Only lines with the string "zawierać" are wanted. Pull them out of the data.

* [Exercise material]:
________

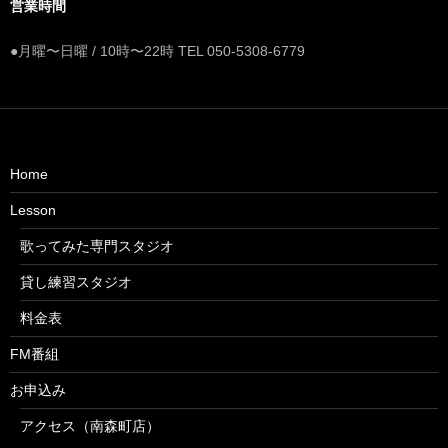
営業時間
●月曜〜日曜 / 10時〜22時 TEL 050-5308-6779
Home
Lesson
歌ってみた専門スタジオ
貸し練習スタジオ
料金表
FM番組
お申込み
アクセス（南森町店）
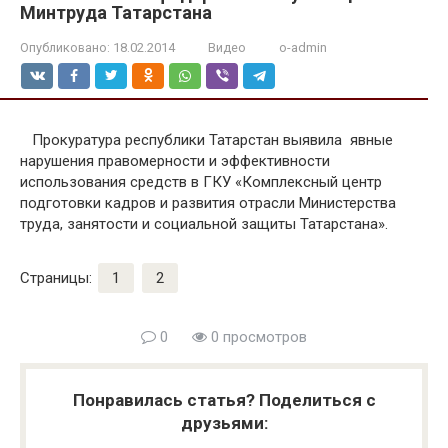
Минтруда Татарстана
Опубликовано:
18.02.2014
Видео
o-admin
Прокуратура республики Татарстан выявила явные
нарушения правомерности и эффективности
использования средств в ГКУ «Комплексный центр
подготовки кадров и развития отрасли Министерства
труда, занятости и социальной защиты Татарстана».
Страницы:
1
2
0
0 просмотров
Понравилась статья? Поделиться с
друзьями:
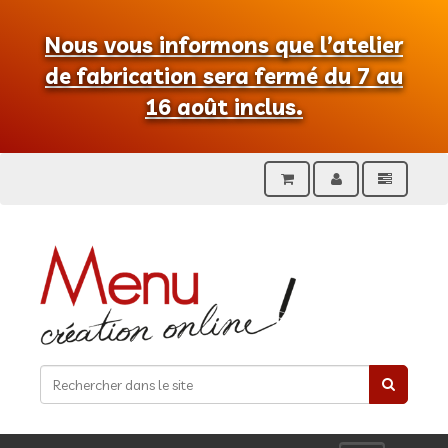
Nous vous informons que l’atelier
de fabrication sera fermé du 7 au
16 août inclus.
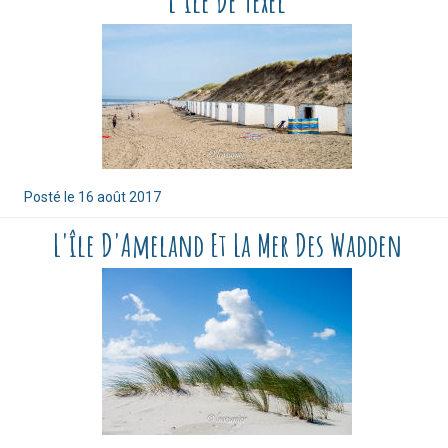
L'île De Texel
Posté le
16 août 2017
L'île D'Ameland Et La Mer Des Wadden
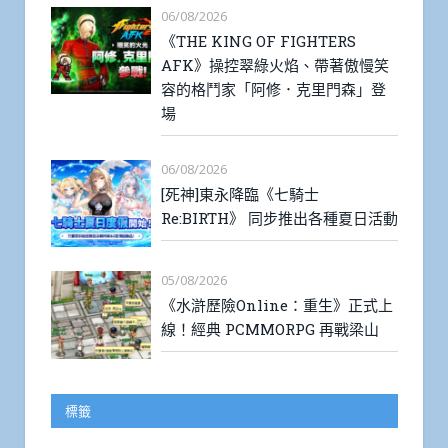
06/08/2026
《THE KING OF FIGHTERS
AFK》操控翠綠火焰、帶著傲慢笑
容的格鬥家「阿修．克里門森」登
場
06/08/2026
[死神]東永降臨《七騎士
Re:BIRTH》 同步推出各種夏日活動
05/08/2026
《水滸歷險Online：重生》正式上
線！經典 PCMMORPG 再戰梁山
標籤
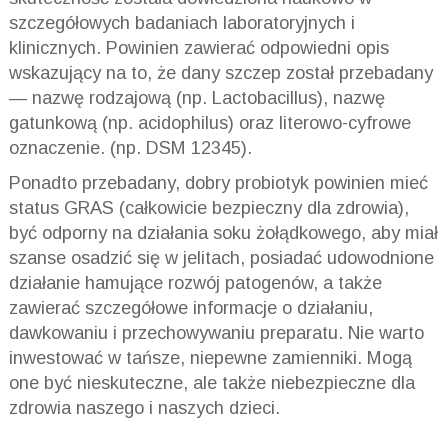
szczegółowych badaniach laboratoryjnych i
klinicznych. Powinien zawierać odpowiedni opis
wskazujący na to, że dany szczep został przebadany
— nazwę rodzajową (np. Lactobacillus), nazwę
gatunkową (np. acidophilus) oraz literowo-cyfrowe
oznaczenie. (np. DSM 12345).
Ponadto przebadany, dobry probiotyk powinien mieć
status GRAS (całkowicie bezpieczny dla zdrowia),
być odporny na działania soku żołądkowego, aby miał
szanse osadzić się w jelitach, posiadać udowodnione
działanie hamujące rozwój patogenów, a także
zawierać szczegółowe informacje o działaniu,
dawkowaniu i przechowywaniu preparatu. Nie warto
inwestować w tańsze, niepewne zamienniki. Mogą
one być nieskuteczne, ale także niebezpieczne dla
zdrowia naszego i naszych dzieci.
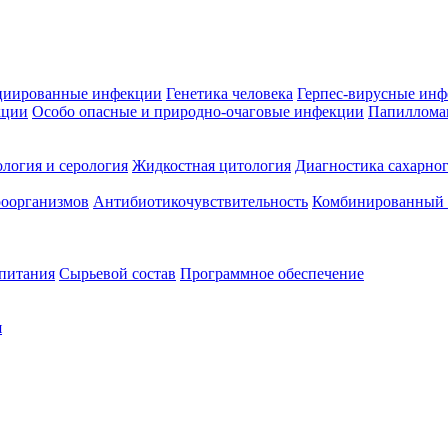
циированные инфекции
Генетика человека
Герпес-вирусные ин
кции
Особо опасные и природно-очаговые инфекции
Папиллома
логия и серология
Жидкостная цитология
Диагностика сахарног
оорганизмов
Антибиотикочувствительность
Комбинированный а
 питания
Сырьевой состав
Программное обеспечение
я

________

* [Answer]:
klinicznych. Powinien zawierać odpowiedni opis
zawierać szczegółowe informacje o działaniu,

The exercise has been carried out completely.